Aside from letting us know what NPR's priorities are, the report emphasized the depressing news that the Administration has chosen to fight drug re-importation on a safety rather than an economic basis. When Minnesota Gov. Tim Pawlenty was on Hugh Hewitt's show during the Minnesota State Fair, he defended this idea by claiming reliance of the free market, therefore on free trade. This is perhaps one of the most intellectually dishonest claims I've heard made on this issue, since Canada tightly controls its drug prices, and hardly constitutes a free market.

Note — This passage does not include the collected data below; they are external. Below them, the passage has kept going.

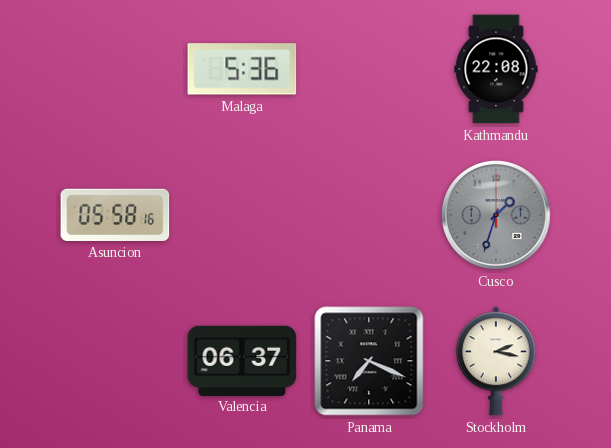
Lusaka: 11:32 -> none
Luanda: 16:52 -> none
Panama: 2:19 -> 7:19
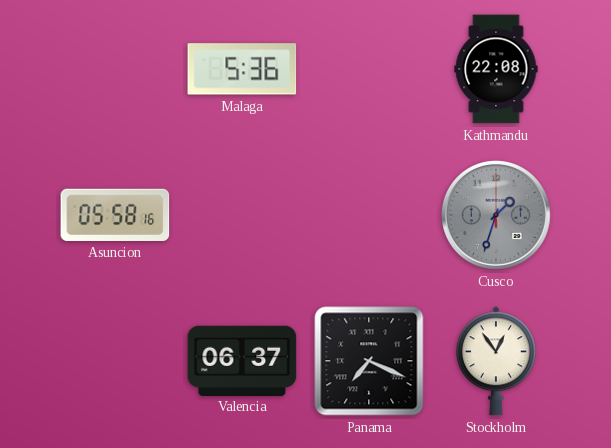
Stockholm: 2:17 -> 12:54
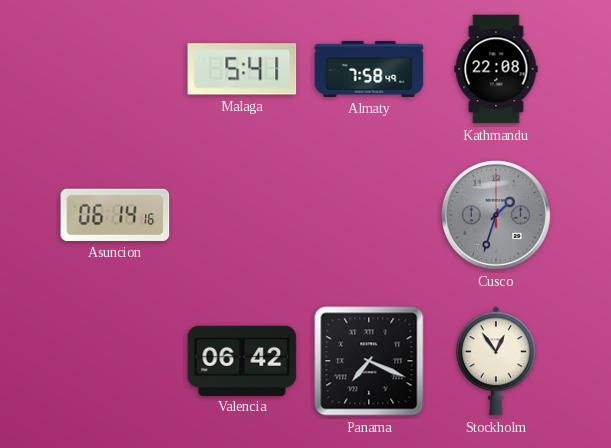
Malaga: 5:36 -> 5:41
Almaty: none -> 7:58
Asuncion: 05:58 -> 06:14
Valencia: 06:37 -> 06:42
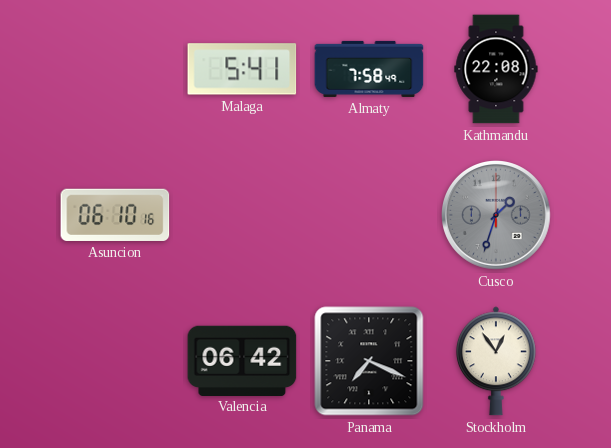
Asuncion: 06:14 -> 06:10
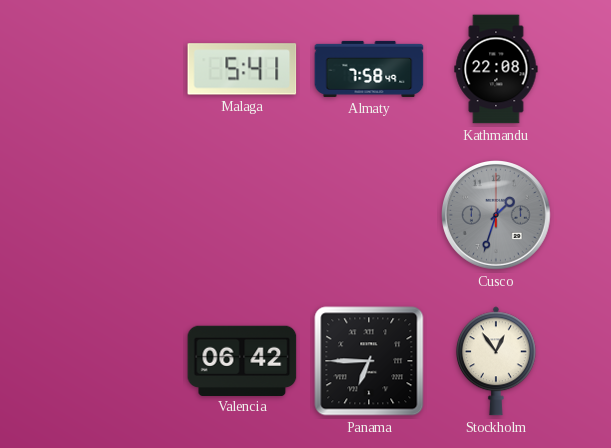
Asuncion: 06:10 -> none
Panama: 7:19 -> 6:45
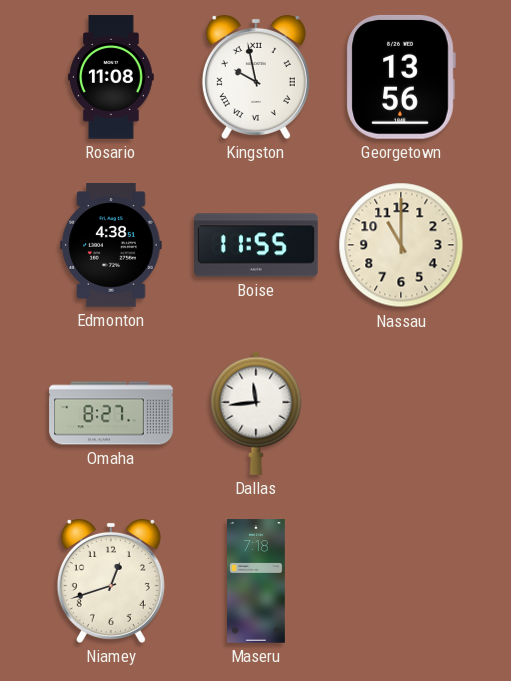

Canada is already concerned that we'll buy up all their prescription drugs at their bargain rates. But the net effect wil be to drive down prices here to reflect Canada's socialist pricing policies. Drugs won't be more available, they'll be less available. And our own research and development will also begin to resemble that of Canada. Who right now, has to import drugs from us.


There's really no way out of this scenario. Drug reimportation tries to create a unified market with disparate regulation. Companies won't seek to answer the resulting shortages with greatly increased production, since their profit margins will have shriveled. Canada might try to keep drugs from leaving the country, in effect defeating our re-importation, creating a black market, and re-creating the situation we have today. Consumers here, having tasted lower prices for a while, may begin to agitate for price controls here, making shortages permanent.